His notebooks have spawned hundreds of research papers. The Ramanujan conjecture (proved by Deligne in 1973 as part of the Weil conjectures) became a cornerstone of modern algebraic geometry. The Hardy–Ramanujan circle method remains a standard tool.
Ramanujan discovered remarkable continued fractions, including the Rogers–Ramanujan continued fraction, whose convergence properties and connections to partition identities still inspire research. 5. The Return to India and Final Year (1919–1920) By early 1919, Ramanujan’s health was beyond recovery. He returned to India and spent his last months producing the “lost notebook” (actually a sheaf of 87 loose pages, rediscovered in 1976 by George Andrews). In these pages, written in a shaky hand, he anticipated modern developments in mock theta functions, q-series, and even combinatorics.
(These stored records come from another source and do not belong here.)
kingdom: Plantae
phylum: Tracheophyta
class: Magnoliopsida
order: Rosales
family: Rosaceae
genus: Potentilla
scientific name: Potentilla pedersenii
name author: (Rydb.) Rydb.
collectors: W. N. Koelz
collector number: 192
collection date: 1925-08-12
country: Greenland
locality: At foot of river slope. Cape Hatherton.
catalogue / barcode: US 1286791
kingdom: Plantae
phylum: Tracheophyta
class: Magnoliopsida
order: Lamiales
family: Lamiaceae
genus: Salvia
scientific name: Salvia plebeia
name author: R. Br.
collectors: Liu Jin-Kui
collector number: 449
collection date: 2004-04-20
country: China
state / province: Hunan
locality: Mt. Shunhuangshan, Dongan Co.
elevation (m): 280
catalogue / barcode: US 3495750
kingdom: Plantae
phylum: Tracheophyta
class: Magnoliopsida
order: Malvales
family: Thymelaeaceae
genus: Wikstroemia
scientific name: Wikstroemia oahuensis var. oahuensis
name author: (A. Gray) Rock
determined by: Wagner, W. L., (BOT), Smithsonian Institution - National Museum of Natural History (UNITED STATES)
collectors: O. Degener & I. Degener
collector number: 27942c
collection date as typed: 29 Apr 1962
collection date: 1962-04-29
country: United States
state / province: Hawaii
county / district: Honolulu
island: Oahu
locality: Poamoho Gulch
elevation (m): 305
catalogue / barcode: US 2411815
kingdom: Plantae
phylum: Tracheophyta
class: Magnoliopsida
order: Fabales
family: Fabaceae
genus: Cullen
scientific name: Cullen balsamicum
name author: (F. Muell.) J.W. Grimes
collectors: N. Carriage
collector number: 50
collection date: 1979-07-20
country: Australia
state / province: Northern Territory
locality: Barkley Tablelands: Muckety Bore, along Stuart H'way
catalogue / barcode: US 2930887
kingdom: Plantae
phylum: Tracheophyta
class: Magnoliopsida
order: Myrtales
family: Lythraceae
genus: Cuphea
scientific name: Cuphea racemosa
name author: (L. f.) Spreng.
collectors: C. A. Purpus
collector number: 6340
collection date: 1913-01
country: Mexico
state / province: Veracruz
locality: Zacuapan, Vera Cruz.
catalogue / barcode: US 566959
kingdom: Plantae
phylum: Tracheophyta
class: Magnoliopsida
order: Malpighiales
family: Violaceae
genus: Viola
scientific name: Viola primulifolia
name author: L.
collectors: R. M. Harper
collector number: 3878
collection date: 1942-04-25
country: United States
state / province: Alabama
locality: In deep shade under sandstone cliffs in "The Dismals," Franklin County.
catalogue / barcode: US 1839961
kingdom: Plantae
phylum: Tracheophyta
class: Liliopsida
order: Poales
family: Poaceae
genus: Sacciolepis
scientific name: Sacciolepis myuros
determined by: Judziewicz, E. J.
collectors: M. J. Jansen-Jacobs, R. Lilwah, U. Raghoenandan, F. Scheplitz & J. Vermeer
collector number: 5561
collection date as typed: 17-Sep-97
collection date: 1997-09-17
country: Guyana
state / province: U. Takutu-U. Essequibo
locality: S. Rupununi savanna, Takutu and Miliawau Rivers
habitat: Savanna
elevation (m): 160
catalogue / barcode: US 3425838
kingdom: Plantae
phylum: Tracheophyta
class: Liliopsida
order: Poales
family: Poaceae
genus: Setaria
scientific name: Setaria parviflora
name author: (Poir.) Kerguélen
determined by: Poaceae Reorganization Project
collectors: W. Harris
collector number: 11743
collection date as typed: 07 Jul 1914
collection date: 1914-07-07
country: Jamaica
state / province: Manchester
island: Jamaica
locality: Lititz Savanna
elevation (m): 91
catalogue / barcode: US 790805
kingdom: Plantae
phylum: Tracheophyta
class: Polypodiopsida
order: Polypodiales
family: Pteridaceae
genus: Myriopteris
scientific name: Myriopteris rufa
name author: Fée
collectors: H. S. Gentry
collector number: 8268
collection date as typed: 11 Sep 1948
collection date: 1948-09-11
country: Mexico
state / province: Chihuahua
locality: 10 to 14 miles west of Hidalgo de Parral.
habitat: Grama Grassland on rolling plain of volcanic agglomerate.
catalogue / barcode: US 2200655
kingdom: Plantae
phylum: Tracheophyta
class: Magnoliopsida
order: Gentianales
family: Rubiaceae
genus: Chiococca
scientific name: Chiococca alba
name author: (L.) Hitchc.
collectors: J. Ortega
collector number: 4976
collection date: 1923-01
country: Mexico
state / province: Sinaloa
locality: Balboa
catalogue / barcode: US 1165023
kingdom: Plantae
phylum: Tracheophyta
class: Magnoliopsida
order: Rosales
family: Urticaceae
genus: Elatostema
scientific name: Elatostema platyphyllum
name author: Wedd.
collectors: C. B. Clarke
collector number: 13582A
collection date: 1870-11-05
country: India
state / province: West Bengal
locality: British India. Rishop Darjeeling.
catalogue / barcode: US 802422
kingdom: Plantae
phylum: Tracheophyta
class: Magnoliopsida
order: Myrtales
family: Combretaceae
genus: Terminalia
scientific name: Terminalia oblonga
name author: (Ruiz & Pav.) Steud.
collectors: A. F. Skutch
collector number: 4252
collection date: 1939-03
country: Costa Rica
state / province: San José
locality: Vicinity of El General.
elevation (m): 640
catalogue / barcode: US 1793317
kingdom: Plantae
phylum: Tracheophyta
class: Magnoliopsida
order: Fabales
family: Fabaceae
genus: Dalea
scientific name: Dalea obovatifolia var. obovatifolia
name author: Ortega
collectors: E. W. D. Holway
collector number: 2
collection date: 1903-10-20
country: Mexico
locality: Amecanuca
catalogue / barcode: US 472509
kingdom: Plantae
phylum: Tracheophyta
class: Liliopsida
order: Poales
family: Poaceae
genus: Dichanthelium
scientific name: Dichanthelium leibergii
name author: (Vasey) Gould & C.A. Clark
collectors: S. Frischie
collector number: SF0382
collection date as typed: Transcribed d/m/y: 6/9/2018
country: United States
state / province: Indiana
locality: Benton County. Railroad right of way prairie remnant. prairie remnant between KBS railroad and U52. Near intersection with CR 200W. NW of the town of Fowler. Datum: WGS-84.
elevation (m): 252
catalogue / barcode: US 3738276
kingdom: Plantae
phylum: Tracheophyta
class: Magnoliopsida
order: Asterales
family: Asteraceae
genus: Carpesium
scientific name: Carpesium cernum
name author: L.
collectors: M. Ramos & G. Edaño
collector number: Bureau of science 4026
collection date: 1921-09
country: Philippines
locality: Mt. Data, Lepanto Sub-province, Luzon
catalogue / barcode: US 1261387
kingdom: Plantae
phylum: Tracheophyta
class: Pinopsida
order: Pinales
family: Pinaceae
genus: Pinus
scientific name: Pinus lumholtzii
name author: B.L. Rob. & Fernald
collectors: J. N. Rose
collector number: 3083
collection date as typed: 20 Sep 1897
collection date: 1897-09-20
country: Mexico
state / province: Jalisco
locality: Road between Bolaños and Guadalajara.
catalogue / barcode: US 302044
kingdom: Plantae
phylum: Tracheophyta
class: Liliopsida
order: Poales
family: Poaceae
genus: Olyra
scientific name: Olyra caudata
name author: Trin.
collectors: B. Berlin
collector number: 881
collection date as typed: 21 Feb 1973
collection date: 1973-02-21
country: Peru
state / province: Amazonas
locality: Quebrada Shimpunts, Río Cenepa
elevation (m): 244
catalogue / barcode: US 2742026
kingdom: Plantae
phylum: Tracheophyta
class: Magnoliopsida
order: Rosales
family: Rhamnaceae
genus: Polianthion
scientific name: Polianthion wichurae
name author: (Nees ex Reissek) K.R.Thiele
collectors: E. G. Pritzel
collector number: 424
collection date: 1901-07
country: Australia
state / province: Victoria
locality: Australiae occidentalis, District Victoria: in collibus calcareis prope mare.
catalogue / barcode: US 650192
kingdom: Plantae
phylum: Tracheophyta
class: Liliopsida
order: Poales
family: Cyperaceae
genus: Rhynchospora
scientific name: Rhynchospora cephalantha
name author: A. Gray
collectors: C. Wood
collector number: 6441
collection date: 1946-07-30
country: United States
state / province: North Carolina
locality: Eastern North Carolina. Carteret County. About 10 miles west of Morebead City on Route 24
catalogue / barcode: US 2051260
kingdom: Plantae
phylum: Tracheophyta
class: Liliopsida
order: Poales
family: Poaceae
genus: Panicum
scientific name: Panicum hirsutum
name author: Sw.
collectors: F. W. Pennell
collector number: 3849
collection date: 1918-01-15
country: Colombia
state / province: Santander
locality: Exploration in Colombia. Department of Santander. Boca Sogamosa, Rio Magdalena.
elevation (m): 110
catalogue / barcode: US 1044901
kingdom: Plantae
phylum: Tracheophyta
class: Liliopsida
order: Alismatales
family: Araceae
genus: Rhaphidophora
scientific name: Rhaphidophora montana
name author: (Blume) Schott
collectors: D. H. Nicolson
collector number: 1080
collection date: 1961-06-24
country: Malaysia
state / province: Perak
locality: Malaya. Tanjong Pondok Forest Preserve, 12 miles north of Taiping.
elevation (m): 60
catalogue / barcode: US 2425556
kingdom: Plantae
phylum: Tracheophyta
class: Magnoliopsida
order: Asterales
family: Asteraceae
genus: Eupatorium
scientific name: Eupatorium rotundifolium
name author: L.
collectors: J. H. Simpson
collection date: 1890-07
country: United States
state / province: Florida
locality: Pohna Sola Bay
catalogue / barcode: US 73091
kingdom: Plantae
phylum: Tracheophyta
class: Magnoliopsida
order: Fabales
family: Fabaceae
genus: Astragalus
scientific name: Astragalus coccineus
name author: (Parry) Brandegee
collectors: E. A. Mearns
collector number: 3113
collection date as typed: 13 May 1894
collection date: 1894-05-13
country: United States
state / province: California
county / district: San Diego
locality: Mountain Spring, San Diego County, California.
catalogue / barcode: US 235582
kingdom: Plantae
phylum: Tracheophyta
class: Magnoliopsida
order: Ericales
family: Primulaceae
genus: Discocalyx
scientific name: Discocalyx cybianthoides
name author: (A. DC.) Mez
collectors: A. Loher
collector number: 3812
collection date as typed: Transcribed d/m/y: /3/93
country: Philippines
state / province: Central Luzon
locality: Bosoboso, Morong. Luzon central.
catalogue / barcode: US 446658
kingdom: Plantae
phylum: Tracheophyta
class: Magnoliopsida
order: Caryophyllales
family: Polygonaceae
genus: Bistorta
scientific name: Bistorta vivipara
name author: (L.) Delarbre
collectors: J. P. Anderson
This period suggests that, far from declining mentally, Ramanujan’s creative powers intensified even as his body failed. the guy who knew infinity
Crucially, Ramanujan had almost no formal training in proof. His methods were idiosyncratic: he would derive a result on a slate, erase it once committed to memory, and then write the final formula in a notebook. This process, while immensely productive, left a legacy of unproven claims. When he wrote to G.H. Hardy at Cambridge in 1913, enclosing a list of theorems, Hardy initially suspected fraud—but was quickly astonished. “A single look at them is enough to show that they could only be written down by a mathematician of the highest class.” — G.H. Hardy The partnership between Ramanujan and Hardy (1877–1947) is one of the most famous in mathematical history. Hardy, a meticulous analyst and atheist, was the perfect foil to Ramanujan’s mystical intuition. Hardy’s role was not to create mathematics with Ramanujan, but to translate Ramanujan’s insights into the language of proof. His notebooks have spawned hundreds of research papers
Ramanujan represents the archetype of the outsider genius . His story raises uncomfortable questions about mathematical gatekeeping. How many other Ramanujans have been lost because they lacked access to elite institutions? Yet his story also affirms that proof—the slow, social, skeptical process—is necessary to transform insight into knowledge. He returned to India and spent his last
He died on April 26, 1920, aged 32. Hardy later wrote, “The tragedy of his life was not that he died young, but that during his one year of health in Cambridge, he had been given only the mediocre theorems to prove.” Ramanujan’s legacy is twofold: mathematical and symbolic.